§ **PASSAGE**:

Beautiful post! And great for any woman to read. I’m 22, but this is a wonderful reminder that you see what you want to see.
This is one of the most beautiful posts I have ever read. I have always looked at my stretch marks as ugly, divots in my skin that make me less of a person. I have stretch marks because of unhealthy weight gain and not pregnancy, but always feared they would get worse with pregnancy later in my life. You’ve completely opened my eyes to a whole new point of view. Thank you!
beautiful post!! and that picture…precious!
Beautifully written!
I love this! I hate how scared of stretch marks so many people are, but they don’t ruin your life! They’re proof of where you’ve been and there’s no shame in that at all.
Such a beautiful post, Lindsay! <3
Golly, you made me all goose bumpy. So so so true. And so beautifully said. Thank you for allowing yourself to be used by HIM and him!!
Love this. And the picture of you and Clara melts my heart.
Since I’m new to your blog, this was definitely a wonderful first read. Beautifully said and I appreciate your honest perspective!
thanks, Holly! And welcome!! :)
First of all that picture is BEAUTIFUL and so is this post! XOXO
BEAUTIFUL post! Thank you for this!

§ **DATA LINES**:

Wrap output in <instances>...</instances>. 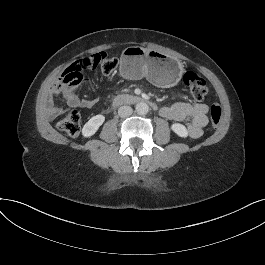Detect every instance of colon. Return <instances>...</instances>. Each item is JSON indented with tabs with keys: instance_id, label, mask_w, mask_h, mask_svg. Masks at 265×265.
Segmentation results:
<instances>
[{
	"instance_id": "obj_1",
	"label": "colon",
	"mask_w": 265,
	"mask_h": 265,
	"mask_svg": "<svg viewBox=\"0 0 265 265\" xmlns=\"http://www.w3.org/2000/svg\"><path fill=\"white\" fill-rule=\"evenodd\" d=\"M100 66L103 75H111L117 68V60L109 58L104 52L96 53L73 63L62 74L59 85L72 89L82 81V71ZM185 85L196 100H202L207 92L206 80L193 71H187L183 76ZM221 121V108L218 104L211 106V126L215 129ZM58 128L69 136H76L80 132L81 116L76 110L71 111L57 123Z\"/></svg>"
}]
</instances>
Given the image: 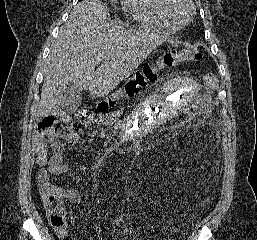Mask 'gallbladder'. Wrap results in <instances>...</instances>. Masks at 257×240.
<instances>
[{
    "label": "gallbladder",
    "instance_id": "gallbladder-1",
    "mask_svg": "<svg viewBox=\"0 0 257 240\" xmlns=\"http://www.w3.org/2000/svg\"><path fill=\"white\" fill-rule=\"evenodd\" d=\"M82 95L75 85L69 82L66 85L63 99L60 104V110L65 113H73L81 105Z\"/></svg>",
    "mask_w": 257,
    "mask_h": 240
}]
</instances>
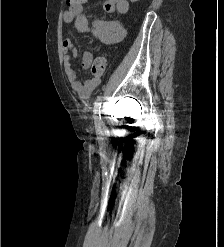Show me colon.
Masks as SVG:
<instances>
[{
  "label": "colon",
  "mask_w": 224,
  "mask_h": 247,
  "mask_svg": "<svg viewBox=\"0 0 224 247\" xmlns=\"http://www.w3.org/2000/svg\"><path fill=\"white\" fill-rule=\"evenodd\" d=\"M86 0H67L69 7H79L83 6ZM107 65V58L105 55H100L95 58L91 64V72L94 76L99 77L105 72Z\"/></svg>",
  "instance_id": "5ec220e1"
}]
</instances>
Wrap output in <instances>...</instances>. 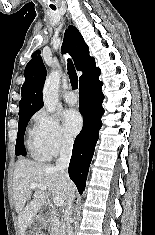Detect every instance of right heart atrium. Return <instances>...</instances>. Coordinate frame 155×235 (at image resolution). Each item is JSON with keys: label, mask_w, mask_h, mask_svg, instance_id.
<instances>
[{"label": "right heart atrium", "mask_w": 155, "mask_h": 235, "mask_svg": "<svg viewBox=\"0 0 155 235\" xmlns=\"http://www.w3.org/2000/svg\"><path fill=\"white\" fill-rule=\"evenodd\" d=\"M33 134L50 156L65 153L73 145V139L65 132L59 120L44 110L34 116Z\"/></svg>", "instance_id": "obj_1"}]
</instances>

§ **EXERCISE GOAL**: Reproduce word for word the part of the comments on the stretch-marks post from "Beautifully written!" up to and including "your honest perspective!". The rows aren't needed for anything here.

§ **THE ANSWER**:
Beautifully written!
I love this! I hate how scared of stretch marks so many people are, but they don’t ruin your life! They’re proof of where you’ve been and there’s no shame in that at all.
Such a beautiful post, Lindsay! <3
Golly, you made me all goose bumpy. So so so true. And so beautifully said. Thank you for allowing yourself to be used by HIM and him!!
Love this. And the picture of you and Clara melts my heart.
Since I’m new to your blog, this was definitely a wonderful first read. Beautifully said and I appreciate your honest perspective!